St. Cuthbert's Society Boat Club
- Location: St. Cuthbert's Society Boat House, Durham
- Coordinates: 54°46′33″N 1°34′2″W﻿ / ﻿54.77583°N 1.56722°W
- Home water: River Wear
- Founded: 1893; 133 years ago
- Affiliations: British Rowing, St Cuthbert's Society

= St Cuthbert's Society Boat Club =

British rowing club

St Cuthbert's Society Boat Club (SCSBC) is the rowing club of St Cuthbert's Society at Durham University.

SCSBC is a registered Boat Club through British Rowing, with Boat Code "SCB" and is a member organisation of Durham College Rowing.

SCSBC was founded in the summer of 1893 with the aim of representing St Cuthbert's Society at collegiate level, alongside clubs from University College, Hatfield College and Durham University.

==History==
In its early years the club was most successful in sculling, with H.S.S. Jackson, E.C. Summers, H. de l’Isle Booth and T.M. Falconer enjoying success. Between the world wars the Club went into a decline, but returned after World War II. The sculling success was continued by Tom Bishop and Pete Brett.

The Club made their first visit to the Tideway in 1966 for Head of the River Race. A notable success came in the 1980s, with the crew of Henry Blackshaw, Daniel Tomlinson, Chris Lawrence and Tim Pitt coxed by Patrick Hurley going from Novices to Elite status in one year, and the women's crew of Elaine Hamilton, Vicky Foulsham, Elspeth Lindsley and Dawn Cox, coxed by Patrick Herlihy almost repeating the feat and going to Women's Henley.

==Racing==

The club regularly attends the Head of the River Race on The Championship Course in London, with the highest finishing result of 126th in 2015.

The Men's squad qualified for the Temple Challenge Cup at Henley Royal Regatta in 2003, 2003 and 2015.

SCSBC are a regular competitor at Durham Regatta, winning the Victor Ludorum in 2008.

The Club attends local races in Newcastle, Stockton, York, Chester-le-Street, Hexham and Wansbeck, as well as other races in Durham such as Durham Small Boats' Head, Durham Small Boats' Head and Durham City Regatta and the Durham College Rowing Novice Cup, Novice Head, Senate Cup, Admiral's Regatta.

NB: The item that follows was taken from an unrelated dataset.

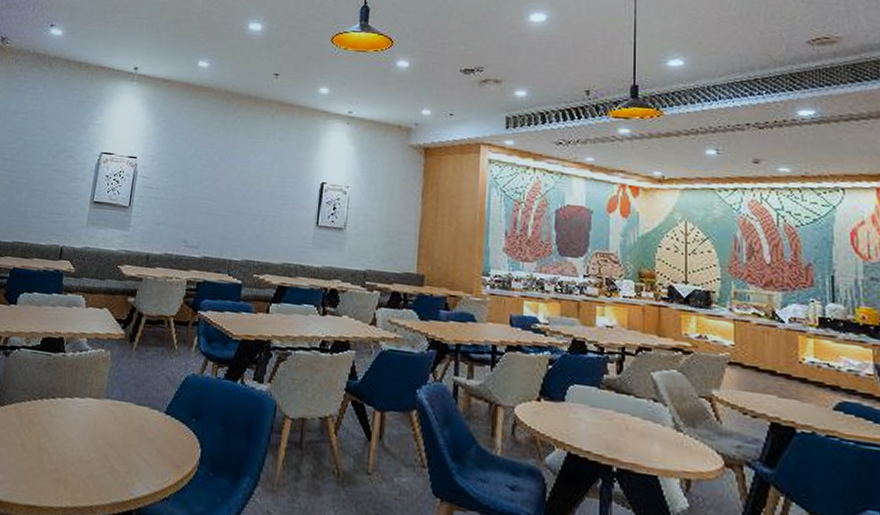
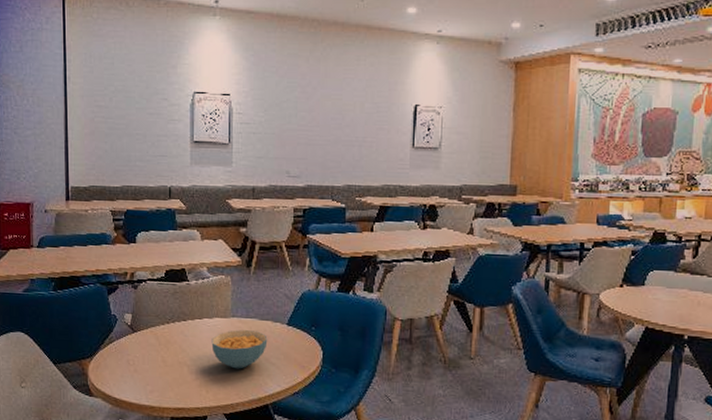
cereal bowl: none [78,414,142,463] -> present [211,330,268,369]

==Boathouse and facilities==
The club's boathouse is located by The Racecourse, close to the Durham Regatta finish line, and was acquired by the Society shortly after its establishment. Built in 1894, it was previously home to Durham Amateur Rowing Club which is now located in newer premises further upstream. It has an ergo loft, drawing room and riverside balcony.

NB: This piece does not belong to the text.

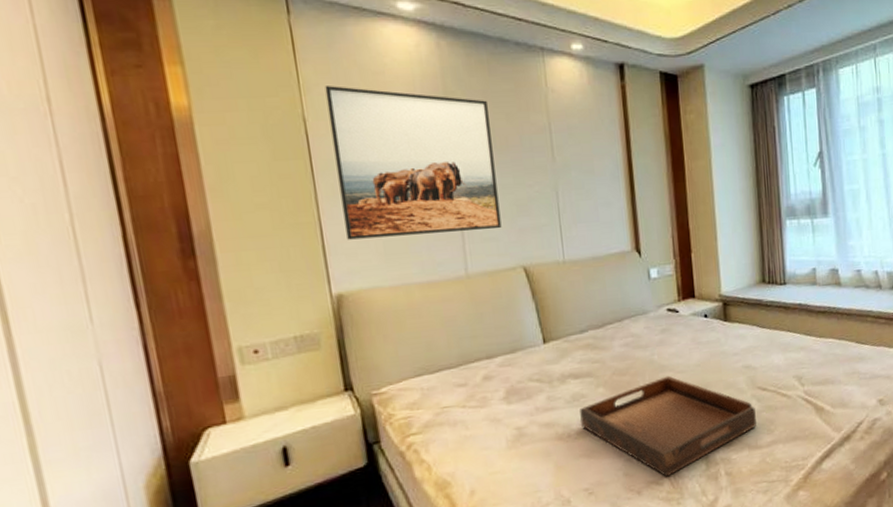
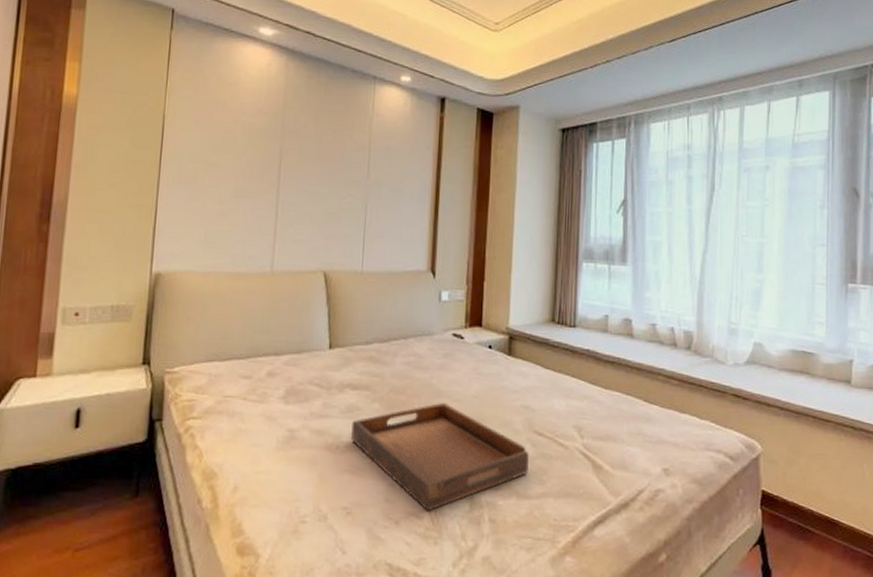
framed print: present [325,86,502,240] -> none [176,90,319,233]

Members of the club can also attend social functions, including a formal Boat Club Ceilidh in February, a men's squad warriors social, and a boat club day in the summer which is celebrated with a riverside barbecue, squad photographs and recreational rowing.

==Governance==
The club is run by a student executive committee who are elected annually by the entire membership at an AGM.